The National Foundation for Credit Counseling (NFCC) February online poll revealed that a strong majority of respondents intentionally plan to receive a federal income tax refund.
“The findings suggest that receiving an income tax refund has become standard operating procedure for some people, as 2014 is the second year in a row that the majority of NFCC poll respondents confirmed their preference toward the once per year windfall,” said Gail Cunningham, spokesperson for the NFCC.
People may argue that overpaying Uncle Sam each pay period is the only way they can save, as their withholding has become a method of forced savings. However, that reasoning pales when stacked against the many benefits of having an accurate amount withheld from their check each pay period.
The NFCC encourages taxpayers to consider the following 10 reasons to discontinue the practice of receiving a federal income tax refund:
- Overpaying any financial obligation rarely makes sense. No one wants to end up owing more taxes than they are prepared to pay, but receiving an excessive refund is not the proper solution.

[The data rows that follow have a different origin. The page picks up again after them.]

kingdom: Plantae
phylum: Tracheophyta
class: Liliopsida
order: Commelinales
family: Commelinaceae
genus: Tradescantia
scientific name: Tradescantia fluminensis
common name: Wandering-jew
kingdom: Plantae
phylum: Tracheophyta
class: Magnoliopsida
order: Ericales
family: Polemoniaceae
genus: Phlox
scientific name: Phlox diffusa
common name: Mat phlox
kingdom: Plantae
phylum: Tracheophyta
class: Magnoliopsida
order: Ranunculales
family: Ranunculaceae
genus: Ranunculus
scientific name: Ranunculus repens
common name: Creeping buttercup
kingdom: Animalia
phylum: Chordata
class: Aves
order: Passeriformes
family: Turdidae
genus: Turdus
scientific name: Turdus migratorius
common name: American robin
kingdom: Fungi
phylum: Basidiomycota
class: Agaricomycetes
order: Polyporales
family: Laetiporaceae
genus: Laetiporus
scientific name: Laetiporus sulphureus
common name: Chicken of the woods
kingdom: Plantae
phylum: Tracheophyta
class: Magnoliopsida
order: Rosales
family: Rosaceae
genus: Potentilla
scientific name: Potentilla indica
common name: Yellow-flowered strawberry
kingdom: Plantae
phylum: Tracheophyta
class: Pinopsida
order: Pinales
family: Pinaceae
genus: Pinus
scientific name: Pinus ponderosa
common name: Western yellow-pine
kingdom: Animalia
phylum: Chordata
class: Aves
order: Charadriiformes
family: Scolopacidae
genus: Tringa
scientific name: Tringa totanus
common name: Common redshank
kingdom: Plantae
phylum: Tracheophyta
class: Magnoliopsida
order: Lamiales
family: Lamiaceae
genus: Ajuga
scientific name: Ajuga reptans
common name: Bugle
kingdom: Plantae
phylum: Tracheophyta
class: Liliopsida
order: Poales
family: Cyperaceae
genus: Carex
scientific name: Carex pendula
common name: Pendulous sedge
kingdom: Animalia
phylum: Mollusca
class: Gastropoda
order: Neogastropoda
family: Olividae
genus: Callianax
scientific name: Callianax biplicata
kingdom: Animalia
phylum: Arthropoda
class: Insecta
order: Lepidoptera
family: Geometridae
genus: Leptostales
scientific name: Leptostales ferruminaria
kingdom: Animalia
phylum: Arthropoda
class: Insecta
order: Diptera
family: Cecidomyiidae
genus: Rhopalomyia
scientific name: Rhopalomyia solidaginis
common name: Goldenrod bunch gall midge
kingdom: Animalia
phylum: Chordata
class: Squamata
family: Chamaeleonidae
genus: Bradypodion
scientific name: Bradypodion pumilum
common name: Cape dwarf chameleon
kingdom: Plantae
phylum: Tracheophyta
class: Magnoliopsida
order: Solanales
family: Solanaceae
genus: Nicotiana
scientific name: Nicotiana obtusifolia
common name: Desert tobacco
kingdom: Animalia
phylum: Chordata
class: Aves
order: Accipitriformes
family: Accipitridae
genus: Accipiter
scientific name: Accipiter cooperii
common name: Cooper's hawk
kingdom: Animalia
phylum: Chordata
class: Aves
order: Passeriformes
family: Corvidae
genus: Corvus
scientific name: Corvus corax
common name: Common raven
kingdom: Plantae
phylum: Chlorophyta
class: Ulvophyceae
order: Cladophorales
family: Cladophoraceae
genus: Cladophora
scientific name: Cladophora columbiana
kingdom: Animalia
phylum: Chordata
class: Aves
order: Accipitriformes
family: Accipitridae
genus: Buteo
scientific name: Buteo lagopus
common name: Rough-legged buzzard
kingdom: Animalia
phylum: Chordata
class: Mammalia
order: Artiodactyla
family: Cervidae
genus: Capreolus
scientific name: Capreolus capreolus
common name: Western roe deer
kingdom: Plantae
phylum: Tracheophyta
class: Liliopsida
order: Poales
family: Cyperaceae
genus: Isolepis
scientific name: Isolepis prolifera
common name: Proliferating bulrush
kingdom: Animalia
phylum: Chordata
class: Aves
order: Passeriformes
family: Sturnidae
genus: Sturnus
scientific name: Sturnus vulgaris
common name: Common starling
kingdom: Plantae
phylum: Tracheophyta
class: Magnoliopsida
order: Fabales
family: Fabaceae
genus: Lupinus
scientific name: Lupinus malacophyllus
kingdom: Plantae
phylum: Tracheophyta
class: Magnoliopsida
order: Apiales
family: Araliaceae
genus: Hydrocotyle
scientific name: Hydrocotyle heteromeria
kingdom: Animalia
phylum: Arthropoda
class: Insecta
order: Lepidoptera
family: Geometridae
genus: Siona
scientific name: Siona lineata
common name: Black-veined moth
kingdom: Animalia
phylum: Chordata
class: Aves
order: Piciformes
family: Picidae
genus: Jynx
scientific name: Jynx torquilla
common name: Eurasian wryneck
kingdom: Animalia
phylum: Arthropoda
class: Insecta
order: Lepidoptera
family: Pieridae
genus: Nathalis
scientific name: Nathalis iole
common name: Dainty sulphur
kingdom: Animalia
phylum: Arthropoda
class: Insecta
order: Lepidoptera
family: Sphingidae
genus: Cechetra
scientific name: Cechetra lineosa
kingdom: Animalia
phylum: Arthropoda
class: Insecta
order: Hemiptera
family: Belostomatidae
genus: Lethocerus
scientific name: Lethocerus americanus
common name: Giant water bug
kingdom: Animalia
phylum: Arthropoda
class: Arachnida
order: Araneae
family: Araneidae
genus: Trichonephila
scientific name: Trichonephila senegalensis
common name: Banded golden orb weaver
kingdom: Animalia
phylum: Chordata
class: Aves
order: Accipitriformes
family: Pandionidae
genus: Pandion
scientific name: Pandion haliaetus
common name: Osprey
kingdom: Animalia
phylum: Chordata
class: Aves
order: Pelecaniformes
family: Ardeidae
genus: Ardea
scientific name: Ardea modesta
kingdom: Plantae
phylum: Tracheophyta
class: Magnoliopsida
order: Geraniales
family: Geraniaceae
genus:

- Intentionally choosing to loan money without the benefit of earning interest isn’t a smart use of money.
- If saving is the objective, there are better options to meet that goal.
- Not having ready access to one’s own money could put a person in financial jeopardy if an unplanned expense or emergency occurred.
- Having less money throughout the year could add the burden of financial stress.
- A lower paycheck could result in charging items that otherwise would have been paid for with cash, thus potentially creating debt.
- Less money available for debt repayment could increase likelihood of late payments, resulting in a negative impact on the credit report and score.
- A smaller paycheck diminishes the opportunity to save, pay bills, donate or invest.
- In spite of good intentions, a once-per-year refund often results in a once-per-year splurge.
- The solution is an easy fix.
“Often the very people who celebrate receiving a refund are those who are most in need of extra money in their pocket each month,” continues Cunningham. “Living paycheck-to-paycheck, people often fall behind on important priorities such as rent or vehicle payments.
With the refund in recent years averaging close to $3,000, an extra $250 every month could mean the difference between eviction and repossession, yet many people remain reluctant to forego their habit of receiving refunds.”
To calculate the proper number of withholding allowances, go to www.IRS.gov and type the words “withholding calculator” into the search bar. After determining the appropriate number of allowances, complete a new W-4 if necessary. Workers are allowed to submit an updated W-4 to their employer at any time during the year.
If the adjusted allowances result in a higher paycheck, make a conscious decision regarding how to best allocate the extra money. Cunningham notes that whether the objective is to save money, catch up on past-due bill payments, donate to charity or invest, without a solid plan to execute against, the money will likely not serve its intended purpose.